Biography
「3つのP」
このカトリック信者の方が、その昔イタリア人の神父様から、教えていただいた言葉だそうです。
ある時、「PICCOLO PACE PIANO」この3つのイタリア語をメールで送ってきてくださいました。
PICCOLO:ささやかな PACE:平安を PIANO :少しずつ、とでも訳せばいいのでしょうか。
ささやかで小さな平安を少しずつ願うことで、得られたささやかな平安に、
感謝できる心を持つことの大切さを、教えてくれています。
「心を込めて丁寧に生きる」ことと、「3つのP」は、
僕の人生のそして作陶をする上でのテーマになってきています。
腹立たしいことや悲しみに直面した時も、嫉妬や妬みで気持ちが荒んだ時も、
「PICCOLO PACE PIANO」と軽く口ずさみます。
心の奥の一点に、ささやかな平安が少しずつ近づいて来るイメージを持ちながら……。
「生きることを楽しみ味わう」
「心を込めて丁寧に生きる」と「3つのP」と山之郷の紫陽花の庭と織部の緑釉とが、さまざまに
絡み合いながら、僕の体の中で化学反応を起こしつつあります。 柔らかな粘土に触れていると、心が静かになってゆきます。小さな頃にやった泥んこ遊びのような、懐かしさと気持ちよさが
あります。
庭の草や木や花や虫や鳥たちの美しさを、四季折々の移り変わりとときめきを、この一碗に
描きとめたいとおもったりしています。
庭の奥の土手の土を少々信楽の土に混ぜて、気持ちは山之郷の焼き物の気分でいます。
この気持ちのいい遊びを、いつまで続けていられるのでしょうか。
この山之郷のアトリエで使う食器は、全てここで焼かれたものです。
湯呑からコーヒーカップ、飯碗、取り皿、小鉢、そして昼間の濡れ縁でいただくお薄の茶碗も……。

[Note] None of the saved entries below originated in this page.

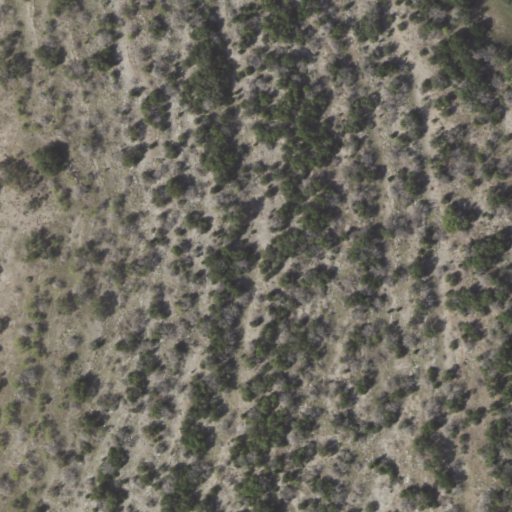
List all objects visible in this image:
road: (463, 51)
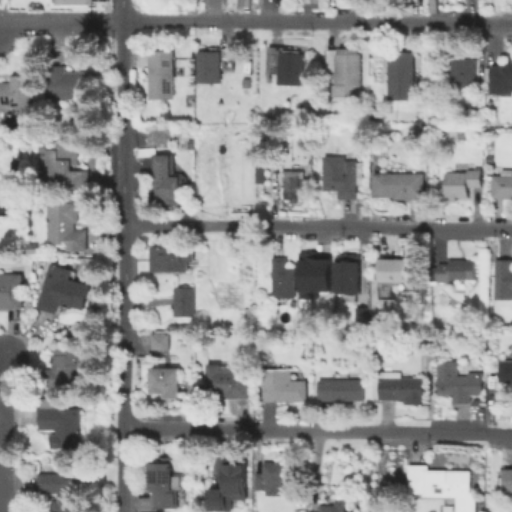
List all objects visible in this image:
building: (72, 1)
road: (255, 23)
building: (213, 63)
building: (288, 67)
building: (289, 67)
building: (346, 68)
building: (345, 70)
building: (466, 70)
building: (463, 72)
building: (160, 74)
building: (163, 74)
building: (401, 74)
building: (399, 75)
building: (500, 77)
building: (502, 78)
building: (67, 83)
building: (69, 86)
building: (16, 91)
building: (15, 93)
building: (27, 136)
building: (66, 167)
building: (63, 168)
building: (340, 175)
building: (340, 175)
building: (261, 176)
building: (163, 179)
building: (166, 181)
building: (459, 182)
building: (463, 183)
building: (293, 184)
building: (399, 184)
building: (503, 184)
building: (291, 185)
building: (396, 185)
building: (500, 186)
building: (5, 201)
building: (65, 225)
building: (62, 226)
road: (317, 227)
road: (122, 255)
building: (168, 258)
building: (171, 258)
building: (395, 269)
building: (455, 269)
building: (454, 270)
building: (400, 271)
building: (345, 273)
building: (312, 274)
building: (345, 274)
building: (315, 275)
building: (280, 278)
building: (283, 278)
building: (502, 278)
building: (504, 279)
building: (59, 289)
building: (61, 290)
building: (11, 292)
building: (181, 301)
building: (184, 301)
building: (160, 340)
building: (157, 341)
building: (67, 367)
building: (66, 368)
building: (504, 369)
building: (506, 370)
building: (228, 378)
building: (230, 379)
building: (166, 380)
building: (163, 381)
building: (455, 382)
building: (458, 382)
building: (279, 386)
building: (398, 386)
building: (396, 387)
building: (338, 389)
building: (341, 389)
building: (283, 390)
building: (60, 424)
building: (65, 427)
road: (317, 431)
road: (3, 436)
building: (271, 474)
building: (273, 477)
building: (505, 478)
building: (506, 479)
building: (230, 481)
building: (164, 484)
building: (162, 485)
building: (227, 485)
building: (440, 485)
building: (443, 486)
building: (61, 490)
building: (64, 490)
building: (332, 507)
building: (333, 508)
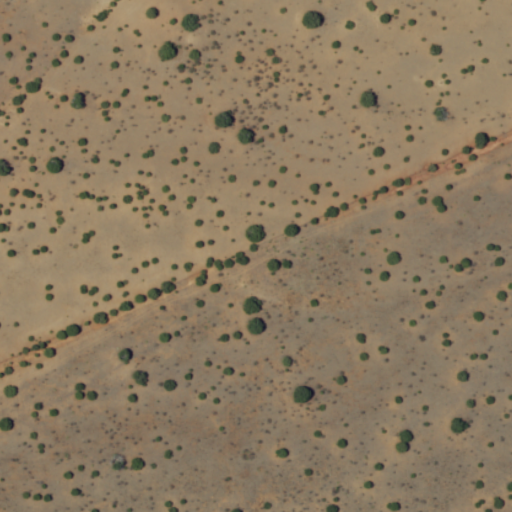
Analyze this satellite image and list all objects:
road: (256, 172)
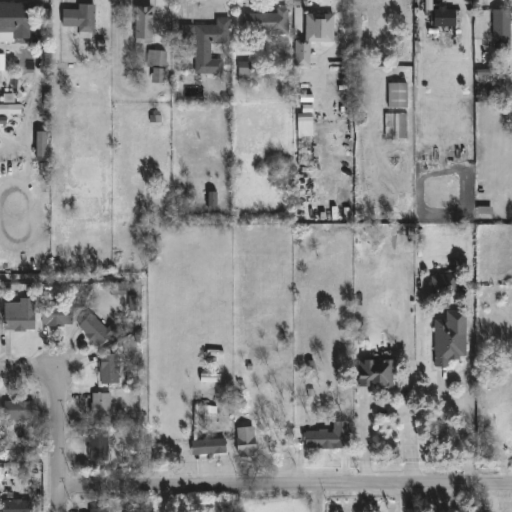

多少の使い勝手の悪さも味わいです。粘土をこね、好きな絵を描いて焼きあがった器で、飲んで食べて美味を楽しむ。
今日のささやかな平安が少しずつ、心に満ちてきます。
丁寧にいきることとは、季節の移ろいを愛で、与えられた命に感謝をし、人生をゆるりと味わい楽しむことかと……。